Supplied text

....................

Duncan James Colquhoun Kerr, SC (born 26 February 1952) is a barrister. He is a former justice of the Federal Court of Australia. He also served as President of the Administrative Appeals Tribunal from 2012 to 2017.

Kerr was previously a politician, as the Labor member for Denison in the Australian House of Representatives, serving between 1987 and 2010. He was Minister for Justice between 1993 and 1996, and in 1993 briefly also Attorney-General of Australia.

Early life and education

Born in Hobart, Tasmania, Kerr was educated at the University of Tasmania, where at one stage he was President of the Tasmania University Union. He graduated with a Bachelor of Laws degree, and later with a Bachelor of Arts in Social Work.

Career

Politics

Kerr was the Labor candidate in the Division of Braddon in the 1977 Australian federal election, losing to future Premier of Tasmania Ray Groom. In the Australian federal election in 1987, Kerr defeated the sitting Liberal member, Michael Hodgman QC, for the Hobart-based seat of Denison to become the first Labor member elected from Tasmania since the defeat of the Whitlam Government in 1975.

Kerr served in the Australian House of Representatives as Member for Denison from 11 July 1987 to 19 July 2010. Prior to entering politics, Kerr acted as Crown Counsel in the Tasmanian Solicitor-General's Department, as lecturer in constitutional law and Dean of the Faculty of Law at the University of Papua New Guinea, and as Principal Solicitor for the Aboriginal Legal Service of New South Wales.

Kerr served as Minister for Justice from 1993 to 1996, and briefly also as Attorney-General in 1993. Prime Minister Paul Keating's original choice for Attorney-General in 1993 had been Michael Lavarch, but Lavarch's re-election was delayed by the death of an opposing candidate for the seat of Dickson; Kerr held the portfolio in the interim until Lavarch won the resulting supplementary election. Kerr served as Attorney-General for 26 days.

Kerr was a member of the Opposition Shadow Ministry from 1996 to 2001. He was appointed Parliamentary Secretary for Pacific Island Affairs in the Rudd Ministry in 2007.

....................

Data lines

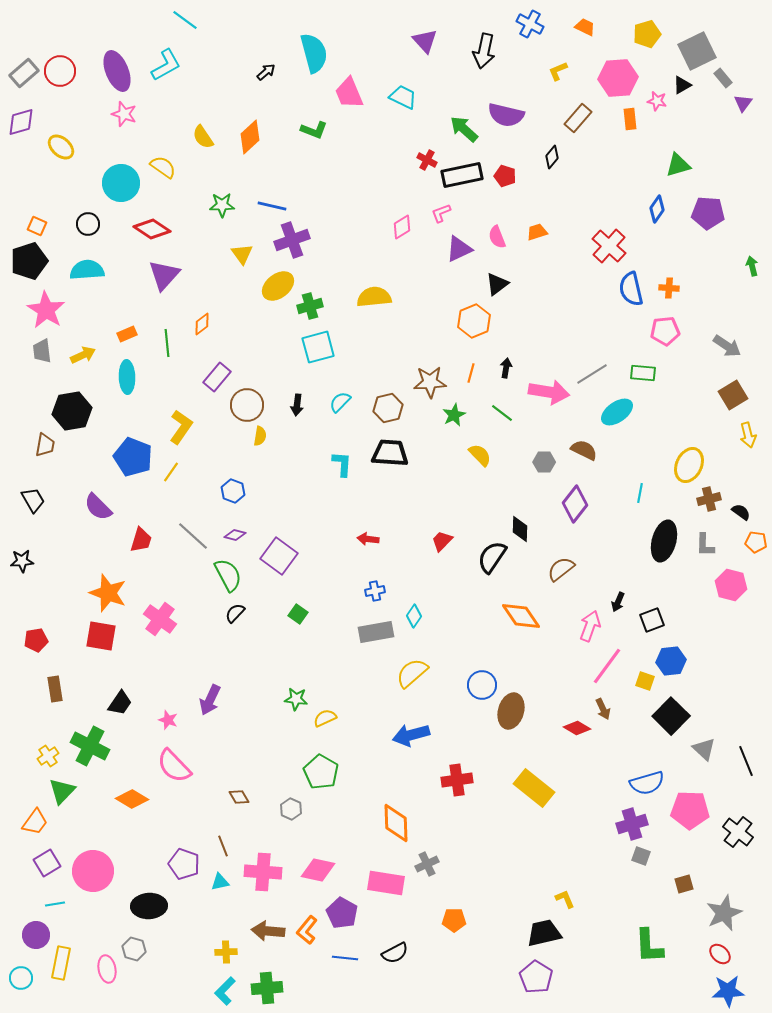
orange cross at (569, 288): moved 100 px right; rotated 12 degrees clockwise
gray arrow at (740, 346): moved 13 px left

....................

Given instruction
Echo the passage of the text on Duncan Kerr starting at "Kerr was the" and ending at "Government in 1975.", word for word.

Result below
Kerr was the Labor candidate in the Division of Braddon in the 1977 Australian federal election, losing to future Premier of Tasmania Ray Groom. In the Australian federal election in 1987, Kerr defeated the sitting Liberal member, Michael Hodgman QC, for the Hobart-based seat of Denison to become the first Labor member elected from Tasmania since the defeat of the Whitlam Government in 1975.